<<<<
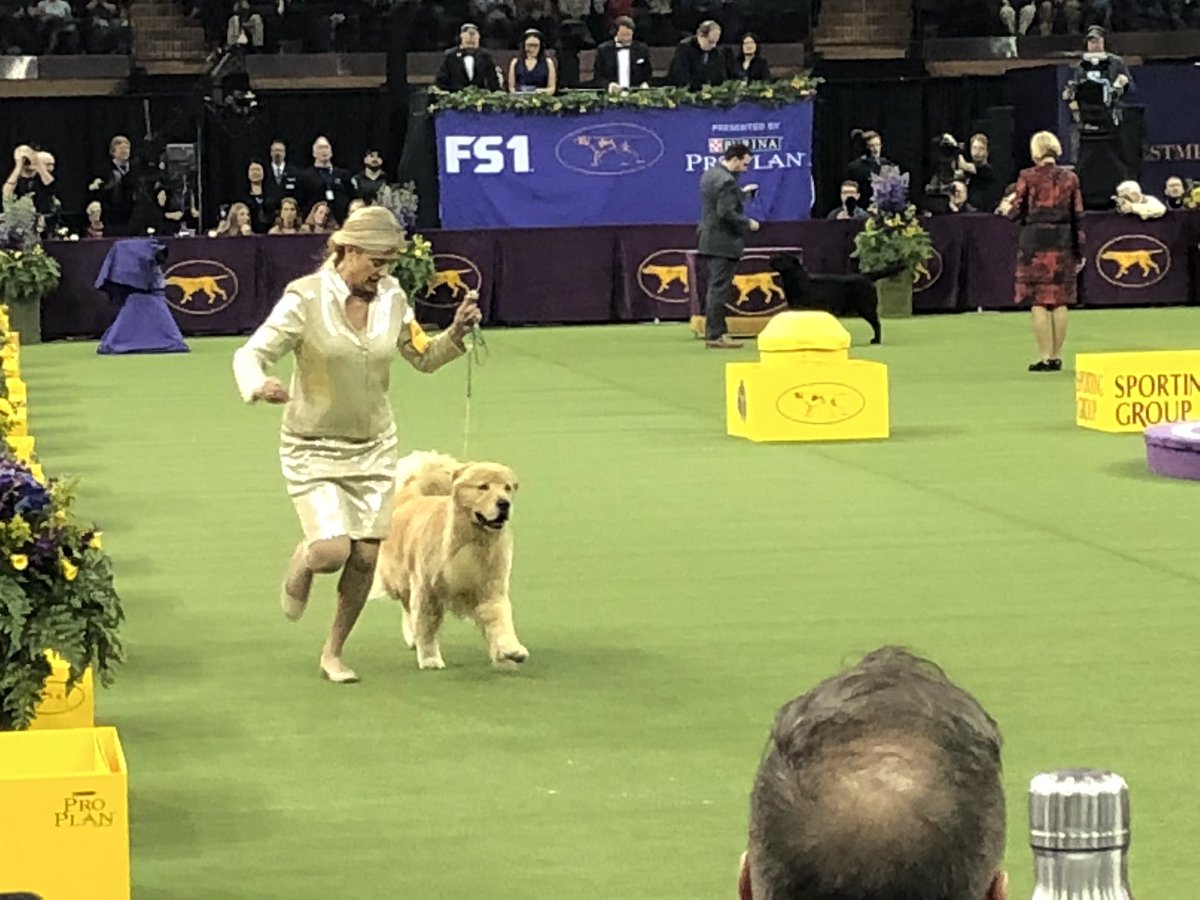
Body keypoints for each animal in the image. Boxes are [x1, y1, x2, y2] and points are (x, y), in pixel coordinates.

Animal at [768, 254, 902, 345]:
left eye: (782, 258)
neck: (797, 280)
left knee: (877, 324)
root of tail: (866, 276)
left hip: (866, 308)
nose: (771, 258)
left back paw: (876, 340)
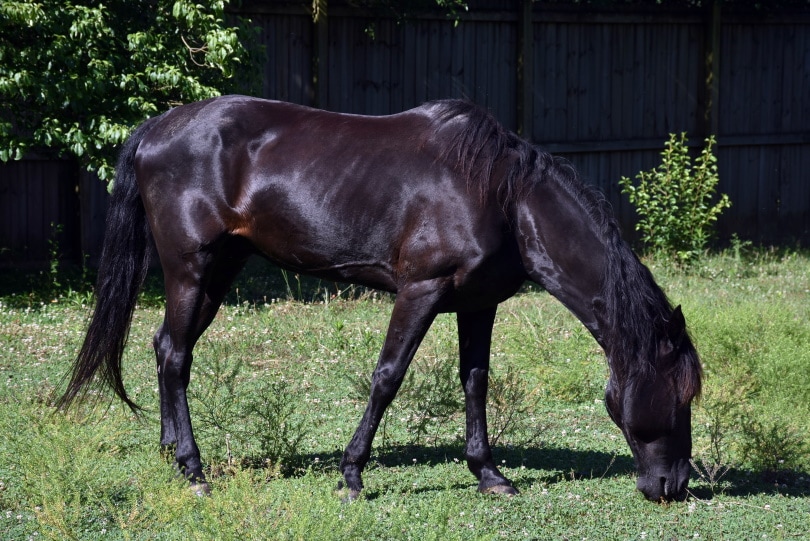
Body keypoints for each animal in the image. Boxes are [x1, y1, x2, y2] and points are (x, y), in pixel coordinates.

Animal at [58, 96, 700, 502]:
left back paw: (172, 453)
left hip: (219, 270)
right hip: (191, 270)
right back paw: (194, 470)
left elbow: (475, 381)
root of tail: (158, 129)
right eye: (680, 394)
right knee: (176, 356)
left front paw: (489, 474)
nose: (674, 486)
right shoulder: (420, 290)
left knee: (167, 345)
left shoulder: (478, 305)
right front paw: (351, 476)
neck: (502, 195)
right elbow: (387, 377)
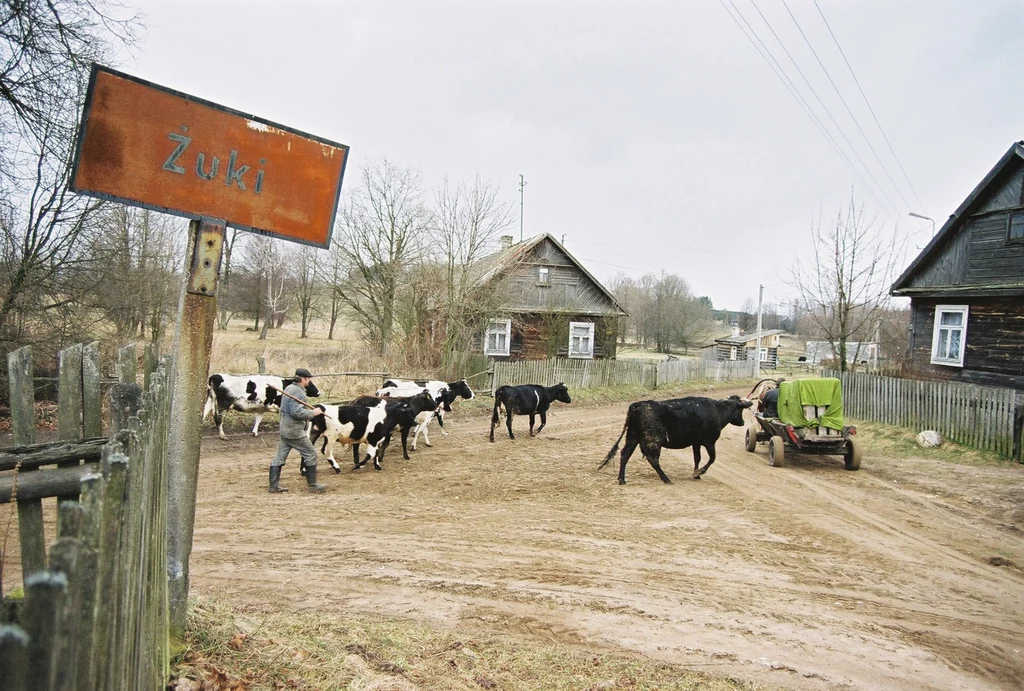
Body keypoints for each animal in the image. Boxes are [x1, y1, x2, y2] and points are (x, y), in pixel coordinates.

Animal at [598, 395, 757, 487]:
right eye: (740, 410)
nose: (742, 422)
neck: (718, 410)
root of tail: (636, 405)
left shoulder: (696, 442)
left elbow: (697, 458)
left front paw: (696, 474)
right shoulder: (709, 442)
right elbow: (712, 458)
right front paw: (698, 472)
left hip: (633, 437)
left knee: (625, 454)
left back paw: (622, 479)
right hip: (654, 440)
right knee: (652, 459)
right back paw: (666, 479)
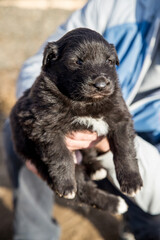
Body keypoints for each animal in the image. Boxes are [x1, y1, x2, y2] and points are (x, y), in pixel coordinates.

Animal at [10, 27, 142, 214]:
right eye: (78, 61)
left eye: (109, 61)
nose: (101, 85)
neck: (85, 102)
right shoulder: (46, 127)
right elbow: (60, 155)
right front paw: (65, 185)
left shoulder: (119, 117)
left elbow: (125, 149)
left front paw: (132, 181)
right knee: (83, 190)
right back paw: (115, 203)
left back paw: (96, 169)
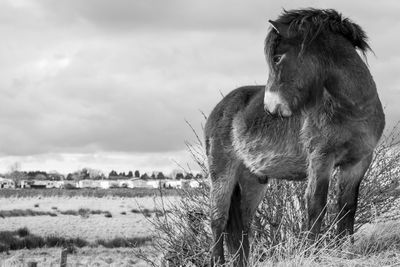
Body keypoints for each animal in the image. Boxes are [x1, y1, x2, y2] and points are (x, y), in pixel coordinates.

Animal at [205, 7, 386, 266]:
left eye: (277, 58)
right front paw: (312, 253)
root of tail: (219, 109)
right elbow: (316, 204)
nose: (270, 109)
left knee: (244, 224)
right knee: (217, 221)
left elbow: (347, 206)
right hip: (222, 174)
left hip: (253, 181)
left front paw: (345, 251)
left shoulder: (359, 161)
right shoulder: (321, 159)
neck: (352, 109)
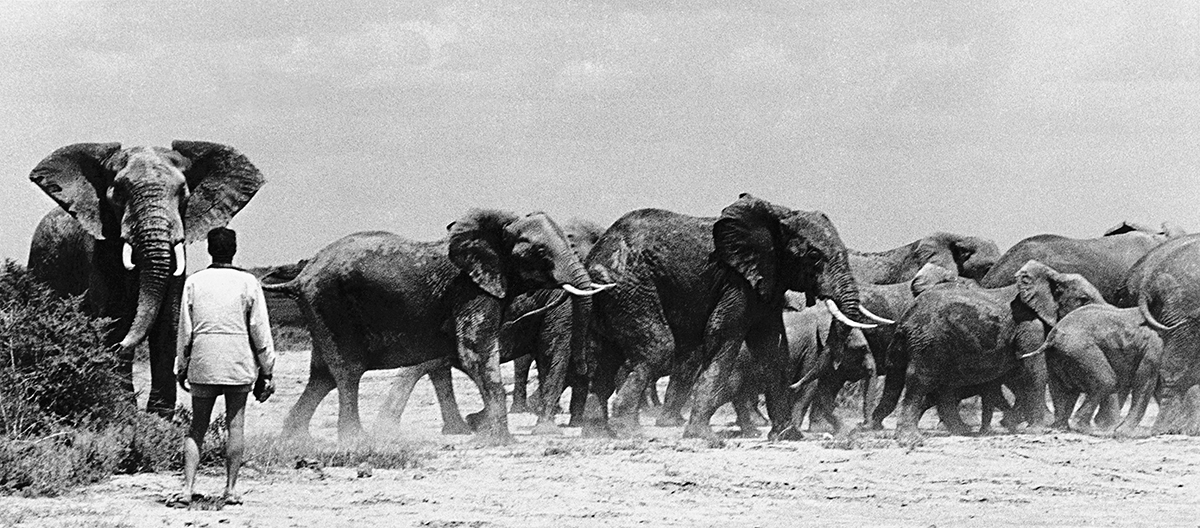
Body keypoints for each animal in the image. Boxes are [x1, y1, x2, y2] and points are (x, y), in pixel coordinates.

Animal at [27, 140, 267, 417]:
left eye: (183, 193)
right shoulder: (98, 253)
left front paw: (159, 415)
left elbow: (168, 324)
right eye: (118, 193)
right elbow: (116, 320)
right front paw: (125, 409)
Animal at [266, 208, 614, 441]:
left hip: (321, 308)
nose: (584, 367)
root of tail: (301, 276)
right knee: (347, 370)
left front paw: (484, 428)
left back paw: (297, 439)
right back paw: (356, 439)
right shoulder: (471, 290)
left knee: (322, 375)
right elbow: (477, 353)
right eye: (540, 251)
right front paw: (503, 439)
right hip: (330, 301)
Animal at [580, 192, 883, 439]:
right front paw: (704, 438)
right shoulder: (736, 281)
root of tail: (596, 256)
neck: (778, 216)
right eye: (814, 256)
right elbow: (724, 333)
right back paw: (629, 432)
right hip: (630, 286)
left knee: (602, 357)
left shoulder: (765, 283)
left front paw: (787, 436)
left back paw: (598, 433)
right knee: (658, 349)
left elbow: (772, 347)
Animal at [1022, 303, 1161, 434]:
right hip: (1081, 350)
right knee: (1106, 381)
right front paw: (1123, 432)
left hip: (1058, 355)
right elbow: (1145, 381)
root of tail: (1052, 337)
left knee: (1063, 388)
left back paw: (1060, 428)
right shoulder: (1153, 344)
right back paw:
>>>>
Pictures do not belong in the copy. Please reproduce the entries above exactly otherwise.

> _RESPONSE AREA_:
Body keypoints for each animal in the image. Boxes are [x1, y1, x2, y2] and points are (x, y), in pixel coordinates.

Animal at [768, 254, 902, 345]:
left eye: (782, 258)
neck: (797, 280)
left knee: (877, 324)
root of tail: (866, 276)
left hip: (866, 308)
nose: (771, 258)
left back paw: (876, 340)
Body keypoints for each animal in the image. Boxes are [x1, y1, x2, y2] and points are (x, y), in pixel coordinates.

Animal at [58, 96, 700, 502]:
left back paw: (172, 453)
left hip: (219, 270)
right hip: (191, 270)
right back paw: (194, 470)
left elbow: (475, 381)
root of tail: (158, 129)
right eye: (680, 394)
right knee: (176, 356)
left front paw: (489, 474)
nose: (674, 486)
right shoulder: (420, 290)
left knee: (167, 345)
left shoulder: (478, 305)
right front paw: (351, 476)
neck: (502, 195)
right elbow: (387, 377)
Body keypoints for each animal in the image. Boxes are [x1, y1, x2, y2] and points are (x, y), in pixel coordinates.

Animal at [598, 395, 757, 487]:
right eye: (740, 410)
nose: (742, 422)
neck: (718, 410)
root of tail: (636, 405)
left shoulder: (696, 442)
left elbow: (697, 458)
left front paw: (696, 474)
right shoulder: (709, 442)
right elbow: (712, 458)
right front paw: (698, 472)
left hip: (633, 437)
left knee: (625, 454)
left back paw: (622, 479)
right hip: (654, 440)
right knee: (652, 459)
right back paw: (666, 479)
Body keypoints for each animal in the image. Boxes are [x1, y1, x2, y2] and points are (x, y), in pixel coordinates.

Animal at [10, 27, 142, 214]:
right eye: (78, 61)
left eye: (109, 61)
nose: (101, 85)
neck: (85, 102)
right shoulder: (46, 127)
right elbow: (60, 155)
right front paw: (65, 185)
left shoulder: (119, 117)
left elbow: (125, 149)
left front paw: (132, 181)
right knee: (83, 190)
right back paw: (115, 203)
left back paw: (96, 169)
Body keypoints for each animal in the image. Boxes are [x1, y1, x2, y2] and points are (x, y), in pixel coordinates.

Animal at [205, 7, 386, 266]:
left eye: (277, 58)
right front paw: (312, 253)
root of tail: (219, 109)
right elbow: (316, 204)
nose: (270, 109)
left knee: (244, 224)
right knee: (217, 221)
left elbow: (347, 206)
right hip: (222, 174)
left hip: (253, 181)
left front paw: (345, 251)
left shoulder: (359, 161)
right shoulder: (321, 159)
neck: (352, 109)
Body keypoints for each animal in the image. Boxes are [x1, y1, x2, y2] and points are (x, y), in pixel coordinates.

Animal at [27, 140, 267, 417]:
left eye: (183, 193)
right shoulder: (98, 253)
left front paw: (159, 415)
left elbow: (168, 324)
right eye: (118, 193)
right elbow: (116, 320)
right front paw: (125, 409)
Animal at [266, 208, 614, 441]:
left hip: (321, 308)
nose: (584, 367)
root of tail: (301, 276)
right knee: (347, 370)
left front paw: (484, 428)
left back paw: (297, 439)
right back paw: (356, 439)
right shoulder: (471, 290)
left knee: (322, 375)
right elbow: (477, 353)
right eye: (540, 251)
right front paw: (503, 439)
right hip: (330, 301)
Animal at [580, 192, 883, 439]:
right front paw: (704, 438)
right shoulder: (736, 281)
root of tail: (596, 256)
neck: (778, 216)
right eye: (814, 256)
right elbow: (724, 333)
right back paw: (629, 432)
right hip: (630, 286)
left knee: (602, 357)
left shoulder: (765, 283)
left front paw: (787, 436)
left back paw: (598, 433)
right knee: (658, 349)
left elbow: (772, 347)
Animal at [1022, 303, 1161, 434]:
right hip: (1081, 350)
right knee: (1106, 381)
right front paw: (1123, 432)
left hip: (1058, 355)
right elbow: (1145, 381)
root of tail: (1052, 337)
left knee: (1063, 388)
left back paw: (1060, 428)
right shoulder: (1153, 344)
right back paw:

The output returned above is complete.